[This post has been updated.]
Brace yourself for another extinction event.
The massively popular dinosaur hall at the Smithsonian’s National Museum of Natural History will be closed as of Monday for a $48 million, five-year overhaul. As I reported earlier, most of the more popular specimens won’t reappear until 2019, when the high-traffic Fossil Hall at the world’s second-most-visited museum is reopened.
Once completed, the 31,000-square-foot hall will have a new centerpiece: “the Nation’s T. rex,” one of the most complete Tyrannosaurus rex skeletons ever unearthed. (In Washington on a long-term loan from the Army Corps of Engineers, the T. rex was delivered to the Mall from Montana last week, via FedEx.)
From my earlier story: “Those five years are going to fly by,” promised museum director Kirk Johnson, who didn’t sound fully convinced. “It’s definitely going to be traumatic for me, because I’m a paleontologist. … I’m also thinking of the kids who won’t be able to see the dinosaurs.”
Dinosaurs aren’t disappearing completely from Washington’s top tourist attraction. The Nation’s T. rex is being examined, cleaned, reinforced and scanned, piece by brittle piece, in an exhibition space dubbed the “Rex Room” over the next few months.
The museum’s full-size T. rex replica known as “Stan” and a massive Triceratops cast, “Hatcher,” will be displayed on the museum’s second floor by Memorial Day. A stopgap exhibition, “The Last American Dinosaurs, Discovering a Lost World,” will open in November, two days before Thanksgiving. The interim exhibition will feature Stan, Hatcher and several skulls (including an Edmontosaurus) and will remain open until the Fossil Hall reopens.
A cast of the Nation’s T. rex skull will remain on display, too, in the museum’s Constitution Avenue lobby. Fun fact about the cast: It lived in then-Rep. Newt Gingrich’s office back when he was speaker of the House.
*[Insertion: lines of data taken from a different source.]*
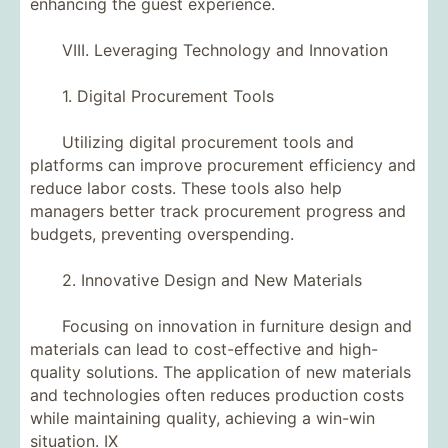
enhancing the guest experience.
VIII. Leveraging Technology and Innovation
1. Digital Procurement Tools
Utilizing digital procurement tools and
platforms can improve procurement efficiency and
reduce labor costs. These tools also help
managers better track procurement progress and
budgets, preventing overspending.
2. Innovative Design and New Materials
Focusing on innovation in furniture design and
materials can lead to cost-effective and high-
quality solutions. The application of new materials
and technologies often reduces production costs
while maintaining quality, achieving a win-win
situation. IX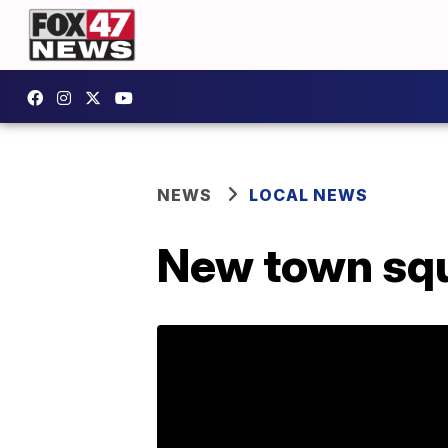
NEWS
LOCAL NEWS
New town squ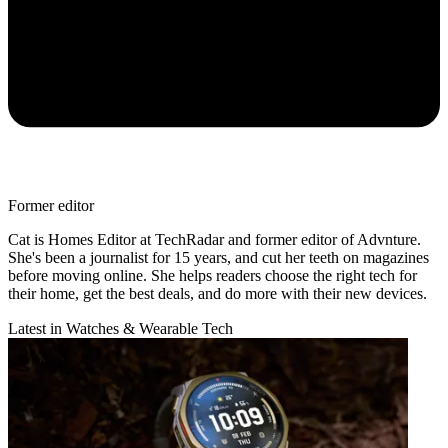
Former editor
Cat is Homes Editor at TechRadar and former editor of Advnture.
She's been a journalist for 15 years, and cut her teeth on magazines
before moving online. She helps readers choose the right tech for
their home, get the best deals, and do more with their new devices.
Latest in Watches & Wearable Tech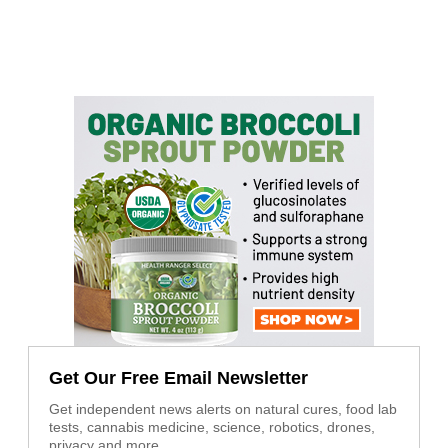
Get Our Free Email Newsletter
Get independent news alerts on natural cures, food lab
tests, cannabis medicine, science, robotics, drones,
privacy and more.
Still, even with the interim exhibitions, Johnson told me earlier this year, the dinosaur experience “won’t be as rich as we presently offer and will offer” at the kid magnet on the Mall, which trails only the Louvre in museum visits, according to the Themed Entertainment Association.
An estimated 8 million people visited the Natural History Museum last year. Two-thirds of them — nearly 5.5 million people — passed through the Fossil Hall. During the closure, Johnson said, 25 million to 30 million people “will miss the opportunity to see the hall, and that’s a shame.”
But the five-year closure is necessary because each of the specimens currently on display must be dismantled, cleaned and remounted — a laborious and potentially fraught process. There is also work to be done in and around the hall itself, with “construction to the guts of the building and taking the architecture back to its original 1910 splendor,” Johnson said.
“I would dearly love to do it faster,” he said, “but I have been convinced by the staff that it’s going to be a five-plus-year project, with lots of people working very hard for that full amount of time.”
During the Fossil Hall closure, the rest of the signature items in the museum’s massive collection will remain on display — from the Hope Diamond, which sits on a rotating pedestal behind bulletproof glass, to the giant African bush elephant that towers over visitors in the rotunda.
The museum, by the way, will close later than usual on Saturday and Sunday — 7:30 p.m. — to give visitors one last chance to visit the dinosaur hall.
There are also several public programs planned for the weekend to help send off the dinosaurs, including a Dino Film Fest (with post-screening Q&As) and “red carpet” photo opps with the fossils, which will be uploaded to the museum’s Fossil Hall Fotorama! gallery.